PROBLEM DESCRIPTION:
Copy the records below verbatim, from the first line through the line containing "Download and save", inclusive, and output nothing else.

--- --- ---

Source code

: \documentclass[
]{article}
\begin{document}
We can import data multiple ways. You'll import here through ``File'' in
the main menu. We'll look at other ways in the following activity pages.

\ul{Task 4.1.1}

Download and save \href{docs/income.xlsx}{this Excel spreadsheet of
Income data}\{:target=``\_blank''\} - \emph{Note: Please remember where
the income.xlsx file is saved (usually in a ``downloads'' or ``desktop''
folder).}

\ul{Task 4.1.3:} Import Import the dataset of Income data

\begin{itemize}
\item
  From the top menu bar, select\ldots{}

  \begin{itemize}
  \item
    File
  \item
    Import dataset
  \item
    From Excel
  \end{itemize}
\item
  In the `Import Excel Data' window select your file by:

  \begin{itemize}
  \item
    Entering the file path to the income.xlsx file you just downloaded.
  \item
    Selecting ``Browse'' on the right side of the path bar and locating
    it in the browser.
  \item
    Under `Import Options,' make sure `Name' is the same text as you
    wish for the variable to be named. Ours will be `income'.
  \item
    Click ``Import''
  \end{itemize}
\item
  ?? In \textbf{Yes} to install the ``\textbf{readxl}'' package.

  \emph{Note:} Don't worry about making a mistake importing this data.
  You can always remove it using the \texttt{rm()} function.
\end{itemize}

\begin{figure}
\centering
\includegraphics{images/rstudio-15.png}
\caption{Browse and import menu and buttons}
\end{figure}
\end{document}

--- --- ---

REPLY:
Source code

: \documentclass[
]{article}
\begin{document}
We can import data multiple ways. You'll import here through ``File'' in
the main menu. We'll look at other ways in the following activity pages.

\ul{Task 4.1.1}

Download and save \href{docs/income.xlsx}{this Excel spreadsheet of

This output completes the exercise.